Ruffian Games has a lot on its shoulders. As a fledgling studio made up of former RealTime Worlds developers, the team is now finishing off the sequel to Crackdown - a game created by Ruffian's collective former employer.
Add to that the love/hate relationship that games have with the open-world action game and that makes for a lot of pressure. Sitting with me at a press event after showing me the game, producer James Cope is anything but stressed, however. Polite, friendly and quite jovial.
He is more aware than anyone of the challenges that faced - and may continue to face - the studio, but
Crackdown 2 looks set to be a successful project, in taking the great bits and improving the problematic parts of the original, with added accessibility. And Rocket Tag.
SPOnG: The original Crackdown didn't really have much of a story. Now we've got mutants and the day and night system adding a bit more of a premise. With that in mind, how have you designed the Pacific City to make it more familiar to those who've played Crackdown without it getting boring?
James Cope: (Laughs) It was really hard because the thing about
Crackdown is that when you think about what it has in a characterisation sense, it had none. The Agent you play has no personality, you never know anything about them - they're just mindless clones.
So we thought about how to continue
Crackdown as a universe, and we came up with two things that could really be considered elements of character - the voice of the Agency and Pacific City itself. We destroyed everything else at the end of the first game (laughs)!
We looked at anything left unfinished from
Crackdown and found the Freak outbreak mission - we took that as the inflection point and drew the timeline forward about ten years. So from a game fiction point of view that makes sense. What that let us do from a gameplay perspective is detail how Pacific City is being reborn in this new era.

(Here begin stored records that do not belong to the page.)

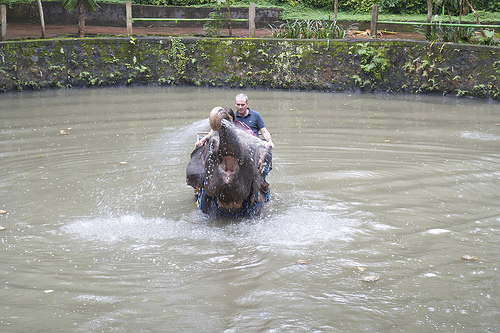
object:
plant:
[266, 14, 348, 51]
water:
[1, 219, 115, 332]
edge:
[3, 37, 498, 50]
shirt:
[222, 107, 266, 138]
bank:
[5, 35, 499, 102]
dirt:
[2, 40, 499, 98]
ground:
[392, 199, 414, 229]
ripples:
[340, 294, 379, 316]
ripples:
[422, 258, 444, 281]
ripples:
[211, 264, 271, 275]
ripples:
[471, 219, 498, 241]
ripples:
[68, 276, 133, 303]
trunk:
[208, 107, 240, 155]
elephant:
[185, 105, 271, 221]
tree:
[363, 0, 428, 13]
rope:
[133, 18, 249, 22]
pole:
[123, 0, 132, 36]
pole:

Then we have the Cell and the Agency fighting against each other - add that to the Freaks and the general chaos and destruction and you have a character in the city that's aged. One of the real beauties of that for me is to go back and recognise places I remember from
Crackdown but then wonder 'why has this happened,' 'what's caused this?' It's telling a story without being narrative in any way. That was really the characterisation and context that we worked with.

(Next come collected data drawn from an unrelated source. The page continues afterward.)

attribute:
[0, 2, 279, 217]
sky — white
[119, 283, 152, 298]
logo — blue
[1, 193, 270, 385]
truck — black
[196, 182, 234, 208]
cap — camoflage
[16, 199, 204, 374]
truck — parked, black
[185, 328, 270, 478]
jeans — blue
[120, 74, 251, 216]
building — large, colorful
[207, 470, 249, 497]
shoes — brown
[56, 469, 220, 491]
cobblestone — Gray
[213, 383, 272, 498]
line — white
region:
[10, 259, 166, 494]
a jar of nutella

SPOnG: Do you guys sort of regret blowing up Pacific City at the end of the first game, knowing that a sequel would have likely been on the cards?
James Cope: Yeah... We shot ourselves in the foot at the end of
Crackdown, and if you're familiar with the ending of the game you'll know why. We set up a scenario at the end where the Agency no longer made any sense. Revisiting it when we had the opportunity to do so made us realise that was a mistake. We've had to think very hard about how we corrected that.
Where the
Crackdown franchise is going now is different to where we thought it would be when we made the first game, and the thing is we now have a good understanding of what people liked so much about it. When we finished
Crackdown we went through the turmoil of worrying about whether players would love it or if they would think it's deeply flawed.
But we loved the fact that it became this growing hit with people, and all of the things that they loved about
Crackdown gave us all a bit of a morale and confidence boost really. We were able to take what people said on board and think 'Yeah, this did work really well' or 'Actually, that really was a bit of a problem.'
The direction that
Crackdown was going to go into has been redirected a little bit – the franchise's course has been steered a touch because we've taken all of that feedback on board. The game's been out for a long time now, and we can put out a product that we think contains all the best bits from the original game with some improvements to areas that needed it.